* Work instructions:
Reproduce every line of text in the records word for word, omitting the pictures.

==== Supplied data ====

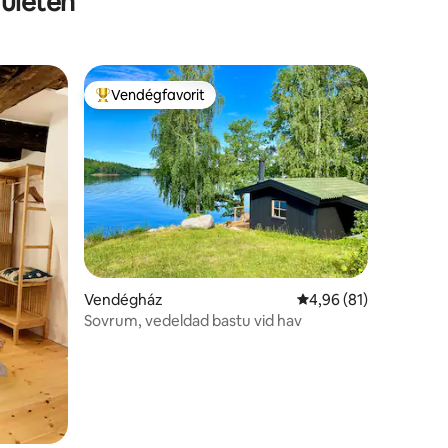
rületén
Vendégfavorit
Kiemelt vendégfavorit
Vendégház
Átlagos értékelés: 5/
4,96 (81)
Sovrum, vedeldad bastu vid hav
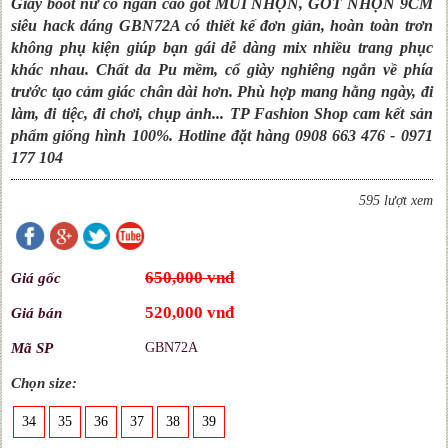
Giày boot nữ cổ ngắn cao gót MŨI NHỌN, GÓT NHỌN 9CM
siêu hack dáng GBN72A có thiết kế đơn giản, hoàn toàn trơn
không phụ kiện giúp bạn gái dễ dàng mix nhiều trang phục
khác nhau. Chất da Pu mềm, cổ giày nghiêng ngắn về phía
trước tạo cảm giác chân dài hơn. Phù hợp mang hằng ngày, đi
làm, đi tiệc, đi chơi, chụp ảnh... TP Fashion Shop cam kết sản
phẩm giống hình 100%. Hotline đặt hàng 0908 663 476 - 0971
177 104
595 lượt xem
650,000 vnđ
Giá gốc
520,000 vnđ
Giá bán
Mã SP
GBN72A
Chọn size:
34
35
36
37
38
39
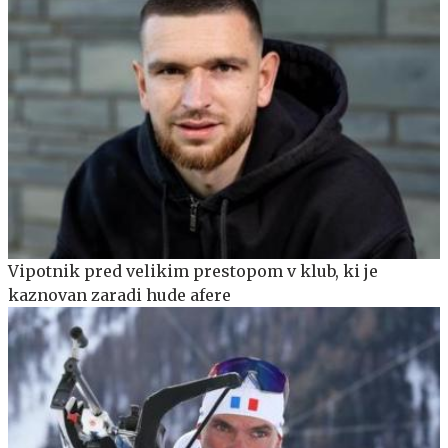
Vipotnik pred velikim prestopom v klub, ki je
kaznovan zaradi hude afere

====

* Solution for this problem:
rületén
Vendégfavorit
Kiemelt vendégfavorit
Vendégház
Átlagos értékelés: 5/
4,96 (81)
Sovrum, vedeldad bastu vid hav
Giày boot nữ cổ ngắn cao gót MŨI NHỌN, GÓT NHỌN 9CM
siêu hack dáng GBN72A có thiết kế đơn giản, hoàn toàn trơn
không phụ kiện giúp bạn gái dễ dàng mix nhiều trang phục
khác nhau. Chất da Pu mềm, cổ giày nghiêng ngắn về phía
trước tạo cảm giác chân dài hơn. Phù hợp mang hằng ngày, đi
làm, đi tiệc, đi chơi, chụp ảnh... TP Fashion Shop cam kết sản
phẩm giống hình 100%. Hotline đặt hàng 0908 663 476 - 0971
177 104
595 lượt xem
650,000 vnđ
Giá gốc
520,000 vnđ
Giá bán
Mã SP
GBN72A
Chọn size:
34
35
36
37
38
39
Vipotnik pred velikim prestopom v klub, ki je
kaznovan zaradi hude afere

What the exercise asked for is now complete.